▶

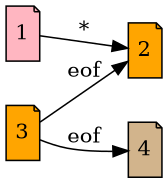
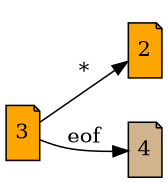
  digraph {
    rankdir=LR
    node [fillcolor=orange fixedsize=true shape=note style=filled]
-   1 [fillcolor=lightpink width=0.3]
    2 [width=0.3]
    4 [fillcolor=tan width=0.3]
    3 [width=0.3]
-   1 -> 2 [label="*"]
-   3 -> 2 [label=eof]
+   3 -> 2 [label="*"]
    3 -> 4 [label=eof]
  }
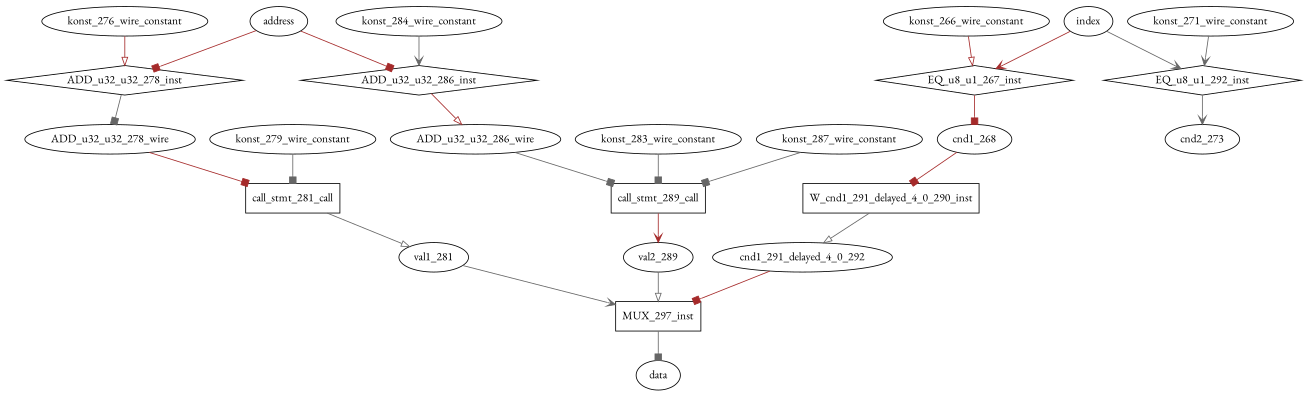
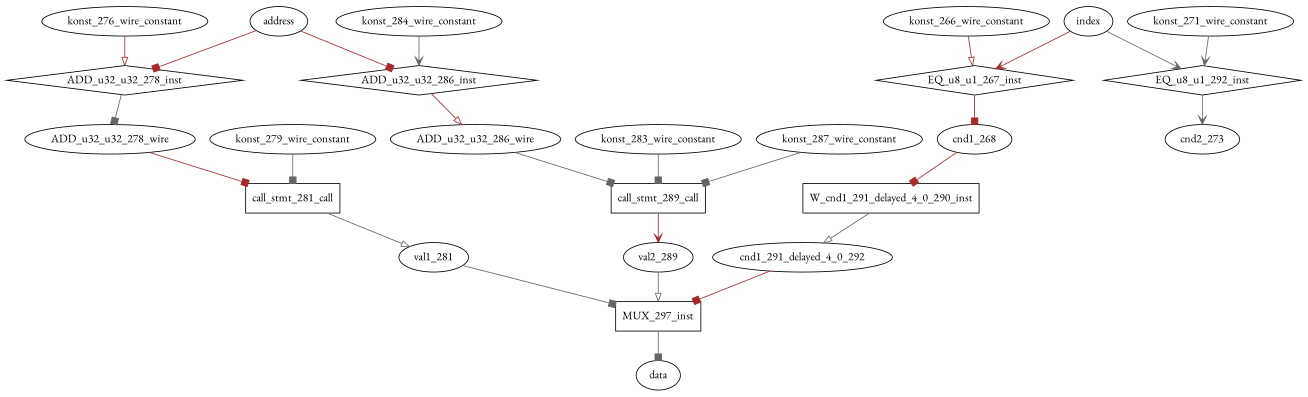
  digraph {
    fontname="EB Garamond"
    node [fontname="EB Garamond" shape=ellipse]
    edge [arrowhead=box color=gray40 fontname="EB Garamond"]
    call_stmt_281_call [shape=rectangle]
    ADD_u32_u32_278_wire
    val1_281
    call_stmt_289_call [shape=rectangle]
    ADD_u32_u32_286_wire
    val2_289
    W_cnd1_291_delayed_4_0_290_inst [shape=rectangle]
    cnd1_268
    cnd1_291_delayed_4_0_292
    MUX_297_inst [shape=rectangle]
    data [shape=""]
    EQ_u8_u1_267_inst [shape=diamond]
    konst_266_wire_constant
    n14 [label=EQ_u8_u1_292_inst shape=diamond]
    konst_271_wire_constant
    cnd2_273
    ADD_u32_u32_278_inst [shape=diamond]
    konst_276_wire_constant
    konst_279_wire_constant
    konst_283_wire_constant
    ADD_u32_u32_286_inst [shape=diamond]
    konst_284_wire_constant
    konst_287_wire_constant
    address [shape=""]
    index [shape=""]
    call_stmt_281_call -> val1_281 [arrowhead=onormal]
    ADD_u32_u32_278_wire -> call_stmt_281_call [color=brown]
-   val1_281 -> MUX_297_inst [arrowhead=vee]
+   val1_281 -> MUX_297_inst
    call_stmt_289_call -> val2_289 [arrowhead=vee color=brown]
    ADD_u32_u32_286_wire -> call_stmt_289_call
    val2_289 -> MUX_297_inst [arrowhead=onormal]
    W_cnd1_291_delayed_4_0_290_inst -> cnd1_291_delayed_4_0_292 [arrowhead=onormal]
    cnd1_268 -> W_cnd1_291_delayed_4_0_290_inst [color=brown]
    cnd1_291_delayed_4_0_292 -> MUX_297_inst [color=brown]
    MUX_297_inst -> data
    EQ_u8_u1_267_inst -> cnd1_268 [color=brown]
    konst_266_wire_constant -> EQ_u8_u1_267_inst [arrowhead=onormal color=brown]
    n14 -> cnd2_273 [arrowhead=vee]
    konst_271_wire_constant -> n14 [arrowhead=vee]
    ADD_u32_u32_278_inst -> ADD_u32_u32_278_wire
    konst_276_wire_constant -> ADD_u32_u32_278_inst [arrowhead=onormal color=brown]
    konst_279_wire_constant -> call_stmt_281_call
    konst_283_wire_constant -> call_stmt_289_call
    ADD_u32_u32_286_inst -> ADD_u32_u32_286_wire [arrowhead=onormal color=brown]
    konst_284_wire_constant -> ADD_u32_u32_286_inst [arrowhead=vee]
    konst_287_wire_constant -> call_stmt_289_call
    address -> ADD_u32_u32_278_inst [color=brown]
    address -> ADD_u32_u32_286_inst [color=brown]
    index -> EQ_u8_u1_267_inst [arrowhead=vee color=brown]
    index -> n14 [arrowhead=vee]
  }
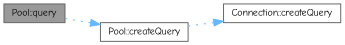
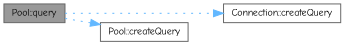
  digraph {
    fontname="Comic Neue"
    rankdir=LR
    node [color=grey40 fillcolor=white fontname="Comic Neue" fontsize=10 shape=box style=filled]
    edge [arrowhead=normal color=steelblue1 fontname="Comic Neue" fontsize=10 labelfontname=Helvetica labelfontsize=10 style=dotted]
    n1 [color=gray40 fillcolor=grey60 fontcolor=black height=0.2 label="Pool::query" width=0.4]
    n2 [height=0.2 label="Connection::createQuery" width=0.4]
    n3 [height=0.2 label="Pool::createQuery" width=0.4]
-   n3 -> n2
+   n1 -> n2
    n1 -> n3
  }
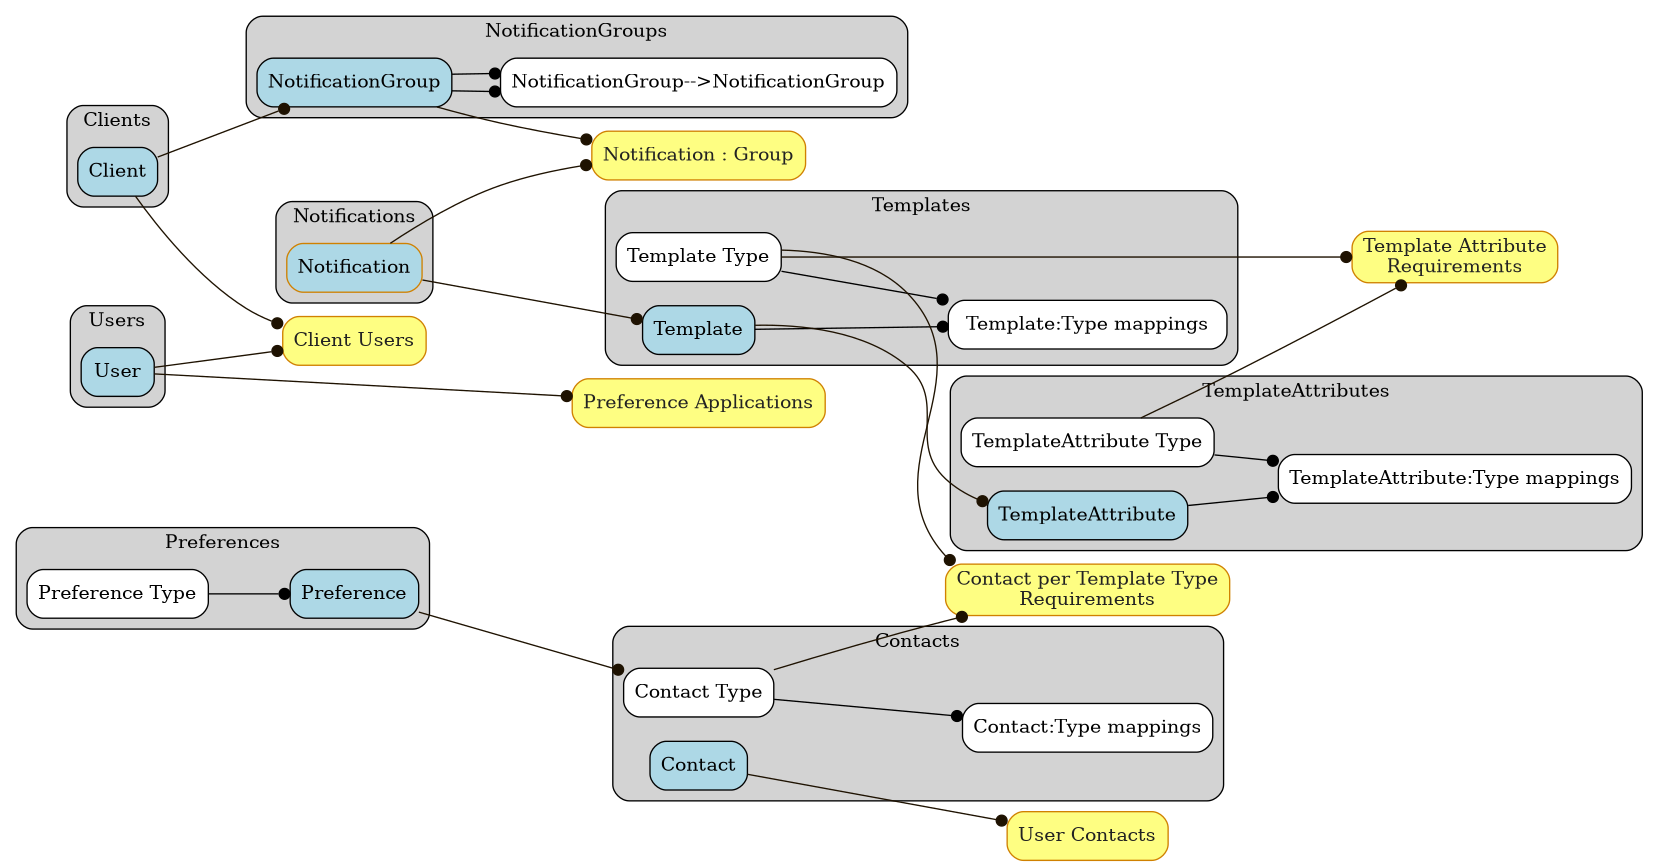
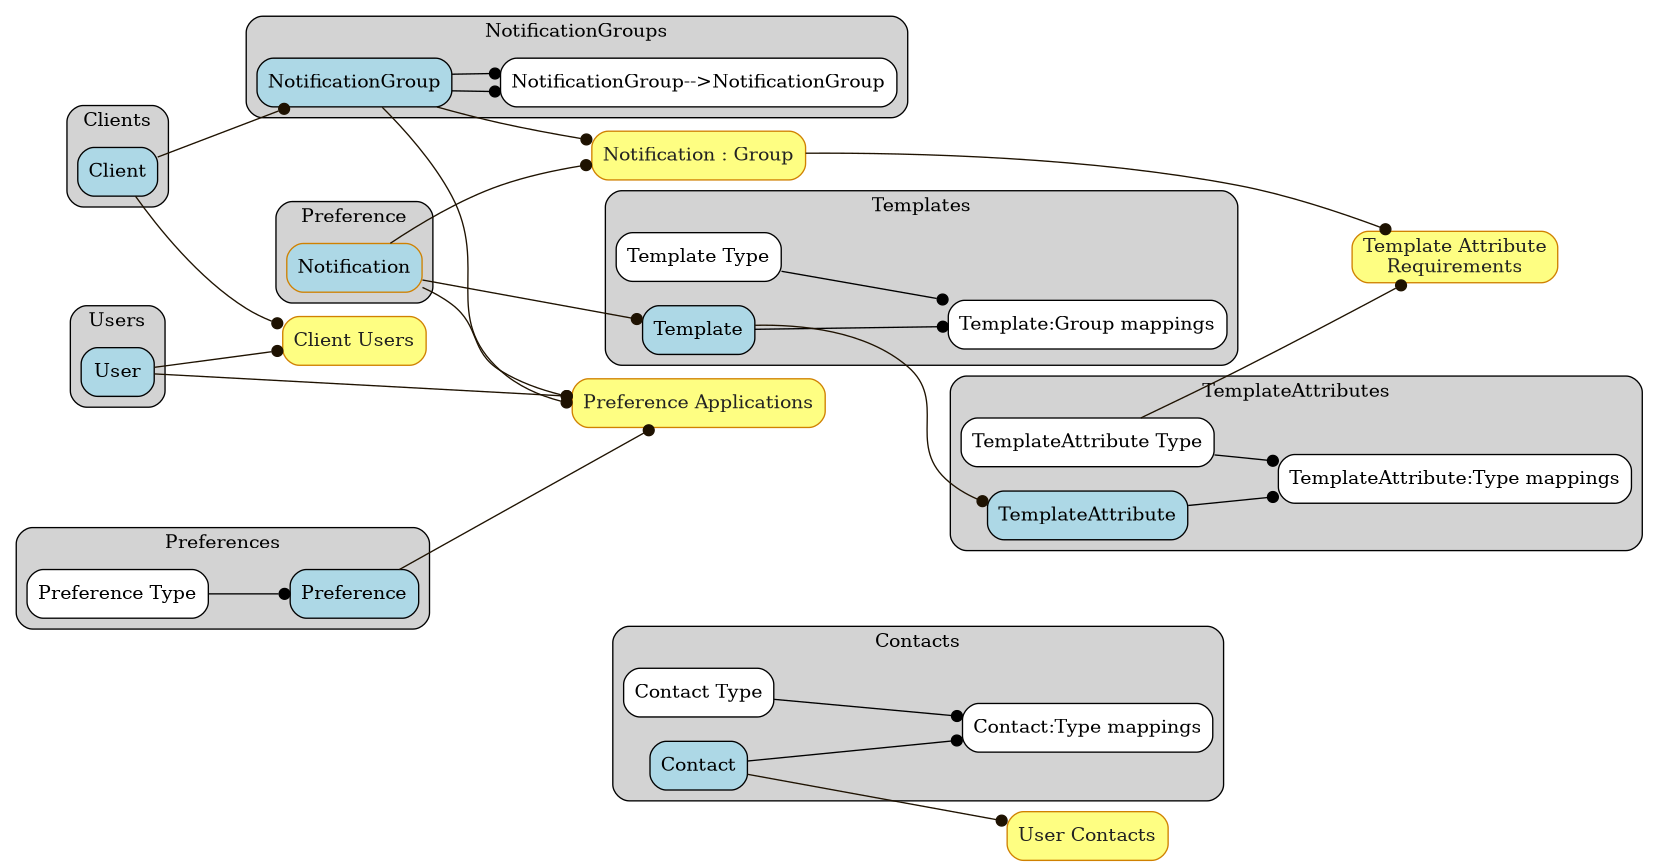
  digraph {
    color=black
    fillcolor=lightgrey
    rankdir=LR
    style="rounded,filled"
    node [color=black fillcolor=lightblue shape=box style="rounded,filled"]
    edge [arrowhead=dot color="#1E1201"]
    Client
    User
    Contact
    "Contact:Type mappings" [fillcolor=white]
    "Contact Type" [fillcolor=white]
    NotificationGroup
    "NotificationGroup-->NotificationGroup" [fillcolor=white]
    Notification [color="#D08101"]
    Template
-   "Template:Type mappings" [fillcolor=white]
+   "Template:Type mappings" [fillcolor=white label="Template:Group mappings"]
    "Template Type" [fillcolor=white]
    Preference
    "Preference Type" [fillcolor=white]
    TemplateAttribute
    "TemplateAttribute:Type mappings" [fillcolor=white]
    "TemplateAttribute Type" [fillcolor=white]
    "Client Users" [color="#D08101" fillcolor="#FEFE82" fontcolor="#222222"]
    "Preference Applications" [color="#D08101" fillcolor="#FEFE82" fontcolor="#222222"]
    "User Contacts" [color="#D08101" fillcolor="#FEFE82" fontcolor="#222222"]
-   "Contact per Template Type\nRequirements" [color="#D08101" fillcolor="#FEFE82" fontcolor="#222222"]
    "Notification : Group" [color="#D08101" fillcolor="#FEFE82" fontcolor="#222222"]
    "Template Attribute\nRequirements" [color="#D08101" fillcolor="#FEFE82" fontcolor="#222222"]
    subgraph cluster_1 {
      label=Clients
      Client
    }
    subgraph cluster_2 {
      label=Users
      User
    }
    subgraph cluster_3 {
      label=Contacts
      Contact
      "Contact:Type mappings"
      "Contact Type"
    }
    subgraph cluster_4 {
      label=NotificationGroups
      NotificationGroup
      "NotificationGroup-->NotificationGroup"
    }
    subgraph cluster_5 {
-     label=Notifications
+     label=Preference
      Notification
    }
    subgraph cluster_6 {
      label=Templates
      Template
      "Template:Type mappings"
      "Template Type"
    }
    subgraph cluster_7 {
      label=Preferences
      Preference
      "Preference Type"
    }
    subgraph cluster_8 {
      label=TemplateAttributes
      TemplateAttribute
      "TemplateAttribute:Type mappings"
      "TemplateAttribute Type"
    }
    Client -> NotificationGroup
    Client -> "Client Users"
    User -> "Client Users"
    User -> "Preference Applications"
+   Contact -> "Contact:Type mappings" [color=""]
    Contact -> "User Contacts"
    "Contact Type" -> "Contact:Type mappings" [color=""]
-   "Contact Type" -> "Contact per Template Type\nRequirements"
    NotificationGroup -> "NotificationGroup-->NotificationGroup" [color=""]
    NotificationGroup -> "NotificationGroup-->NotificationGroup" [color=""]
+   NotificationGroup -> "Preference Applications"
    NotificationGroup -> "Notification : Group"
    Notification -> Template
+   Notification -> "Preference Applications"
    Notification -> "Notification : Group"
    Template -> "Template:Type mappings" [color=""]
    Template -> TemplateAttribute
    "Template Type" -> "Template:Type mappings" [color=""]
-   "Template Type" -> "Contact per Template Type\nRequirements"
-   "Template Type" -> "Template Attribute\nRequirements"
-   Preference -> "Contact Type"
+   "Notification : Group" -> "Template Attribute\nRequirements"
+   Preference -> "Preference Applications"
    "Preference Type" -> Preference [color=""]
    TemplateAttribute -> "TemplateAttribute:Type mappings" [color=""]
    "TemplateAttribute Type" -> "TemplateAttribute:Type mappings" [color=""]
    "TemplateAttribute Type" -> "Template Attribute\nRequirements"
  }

◀

--- WHAT IS NEEDED ---
Reproduce every line of the records above verbatim, including each diff line with its leading marker, and omit the pictures from your answer.

--- PROBLEM SOLUTION ---
  digraph {
    rankdir=LR
    node [fillcolor=orange fixedsize=true shape=note style=filled]
-   1 [fillcolor=lightpink width=0.3]
    2 [width=0.3]
    4 [fillcolor=tan width=0.3]
    3 [width=0.3]
-   1 -> 2 [label="*"]
-   3 -> 2 [label=eof]
+   3 -> 2 [label="*"]
    3 -> 4 [label=eof]
  }
  digraph {
    fontname="EB Garamond"
    node [fontname="EB Garamond" shape=ellipse]
    edge [arrowhead=box color=gray40 fontname="EB Garamond"]
    call_stmt_281_call [shape=rectangle]
    ADD_u32_u32_278_wire
    val1_281
    call_stmt_289_call [shape=rectangle]
    ADD_u32_u32_286_wire
    val2_289
    W_cnd1_291_delayed_4_0_290_inst [shape=rectangle]
    cnd1_268
    cnd1_291_delayed_4_0_292
    MUX_297_inst [shape=rectangle]
    data [shape=""]
    EQ_u8_u1_267_inst [shape=diamond]
    konst_266_wire_constant
    n14 [label=EQ_u8_u1_292_inst shape=diamond]
    konst_271_wire_constant
    cnd2_273
    ADD_u32_u32_278_inst [shape=diamond]
    konst_276_wire_constant
    konst_279_wire_constant
    konst_283_wire_constant
    ADD_u32_u32_286_inst [shape=diamond]
    konst_284_wire_constant
    konst_287_wire_constant
    address [shape=""]
    index [shape=""]
    call_stmt_281_call -> val1_281 [arrowhead=onormal]
    ADD_u32_u32_278_wire -> call_stmt_281_call [color=brown]
-   val1_281 -> MUX_297_inst [arrowhead=vee]
+   val1_281 -> MUX_297_inst
    call_stmt_289_call -> val2_289 [arrowhead=vee color=brown]
    ADD_u32_u32_286_wire -> call_stmt_289_call
    val2_289 -> MUX_297_inst [arrowhead=onormal]
    W_cnd1_291_delayed_4_0_290_inst -> cnd1_291_delayed_4_0_292 [arrowhead=onormal]
    cnd1_268 -> W_cnd1_291_delayed_4_0_290_inst [color=brown]
    cnd1_291_delayed_4_0_292 -> MUX_297_inst [color=brown]
    MUX_297_inst -> data
    EQ_u8_u1_267_inst -> cnd1_268 [color=brown]
    konst_266_wire_constant -> EQ_u8_u1_267_inst [arrowhead=onormal color=brown]
    n14 -> cnd2_273 [arrowhead=vee]
    konst_271_wire_constant -> n14 [arrowhead=vee]
    ADD_u32_u32_278_inst -> ADD_u32_u32_278_wire
    konst_276_wire_constant -> ADD_u32_u32_278_inst [arrowhead=onormal color=brown]
    konst_279_wire_constant -> call_stmt_281_call
    konst_283_wire_constant -> call_stmt_289_call
    ADD_u32_u32_286_inst -> ADD_u32_u32_286_wire [arrowhead=onormal color=brown]
    konst_284_wire_constant -> ADD_u32_u32_286_inst [arrowhead=vee]
    konst_287_wire_constant -> call_stmt_289_call
    address -> ADD_u32_u32_278_inst [color=brown]
    address -> ADD_u32_u32_286_inst [color=brown]
    index -> EQ_u8_u1_267_inst [arrowhead=vee color=brown]
    index -> n14 [arrowhead=vee]
  }
  digraph {
    fontname="Comic Neue"
    rankdir=LR
    node [color=grey40 fillcolor=white fontname="Comic Neue" fontsize=10 shape=box style=filled]
    edge [arrowhead=normal color=steelblue1 fontname="Comic Neue" fontsize=10 labelfontname=Helvetica labelfontsize=10 style=dotted]
    n1 [color=gray40 fillcolor=grey60 fontcolor=black height=0.2 label="Pool::query" width=0.4]
    n2 [height=0.2 label="Connection::createQuery" width=0.4]
    n3 [height=0.2 label="Pool::createQuery" width=0.4]
-   n3 -> n2
+   n1 -> n2
    n1 -> n3
  }
  digraph {
    color=black
    fillcolor=lightgrey
    rankdir=LR
    style="rounded,filled"
    node [color=black fillcolor=lightblue shape=box style="rounded,filled"]
    edge [arrowhead=dot color="#1E1201"]
    Client
    User
    Contact
    "Contact:Type mappings" [fillcolor=white]
    "Contact Type" [fillcolor=white]
    NotificationGroup
    "NotificationGroup-->NotificationGroup" [fillcolor=white]
    Notification [color="#D08101"]
    Template
-   "Template:Type mappings" [fillcolor=white]
+   "Template:Type mappings" [fillcolor=white label="Template:Group mappings"]
    "Template Type" [fillcolor=white]
    Preference
    "Preference Type" [fillcolor=white]
    TemplateAttribute
    "TemplateAttribute:Type mappings" [fillcolor=white]
    "TemplateAttribute Type" [fillcolor=white]
    "Client Users" [color="#D08101" fillcolor="#FEFE82" fontcolor="#222222"]
    "Preference Applications" [color="#D08101" fillcolor="#FEFE82" fontcolor="#222222"]
    "User Contacts" [color="#D08101" fillcolor="#FEFE82" fontcolor="#222222"]
-   "Contact per Template Type\nRequirements" [color="#D08101" fillcolor="#FEFE82" fontcolor="#222222"]
    "Notification : Group" [color="#D08101" fillcolor="#FEFE82" fontcolor="#222222"]
    "Template Attribute\nRequirements" [color="#D08101" fillcolor="#FEFE82" fontcolor="#222222"]
    subgraph cluster_1 {
      label=Clients
      Client
    }
    subgraph cluster_2 {
      label=Users
      User
    }
    subgraph cluster_3 {
      label=Contacts
      Contact
      "Contact:Type mappings"
      "Contact Type"
    }
    subgraph cluster_4 {
      label=NotificationGroups
      NotificationGroup
      "NotificationGroup-->NotificationGroup"
    }
    subgraph cluster_5 {
-     label=Notifications
+     label=Preference
      Notification
    }
    subgraph cluster_6 {
      label=Templates
      Template
      "Template:Type mappings"
      "Template Type"
    }
    subgraph cluster_7 {
      label=Preferences
      Preference
      "Preference Type"
    }
    subgraph cluster_8 {
      label=TemplateAttributes
      TemplateAttribute
      "TemplateAttribute:Type mappings"
      "TemplateAttribute Type"
    }
    Client -> NotificationGroup
    Client -> "Client Users"
    User -> "Client Users"
    User -> "Preference Applications"
+   Contact -> "Contact:Type mappings" [color=""]
    Contact -> "User Contacts"
    "Contact Type" -> "Contact:Type mappings" [color=""]
-   "Contact Type" -> "Contact per Template Type\nRequirements"
    NotificationGroup -> "NotificationGroup-->NotificationGroup" [color=""]
    NotificationGroup -> "NotificationGroup-->NotificationGroup" [color=""]
+   NotificationGroup -> "Preference Applications"
    NotificationGroup -> "Notification : Group"
    Notification -> Template
+   Notification -> "Preference Applications"
    Notification -> "Notification : Group"
    Template -> "Template:Type mappings" [color=""]
    Template -> TemplateAttribute
    "Template Type" -> "Template:Type mappings" [color=""]
-   "Template Type" -> "Contact per Template Type\nRequirements"
-   "Template Type" -> "Template Attribute\nRequirements"
-   Preference -> "Contact Type"
+   "Notification : Group" -> "Template Attribute\nRequirements"
+   Preference -> "Preference Applications"
    "Preference Type" -> Preference [color=""]
    TemplateAttribute -> "TemplateAttribute:Type mappings" [color=""]
    "TemplateAttribute Type" -> "TemplateAttribute:Type mappings" [color=""]
    "TemplateAttribute Type" -> "Template Attribute\nRequirements"
  }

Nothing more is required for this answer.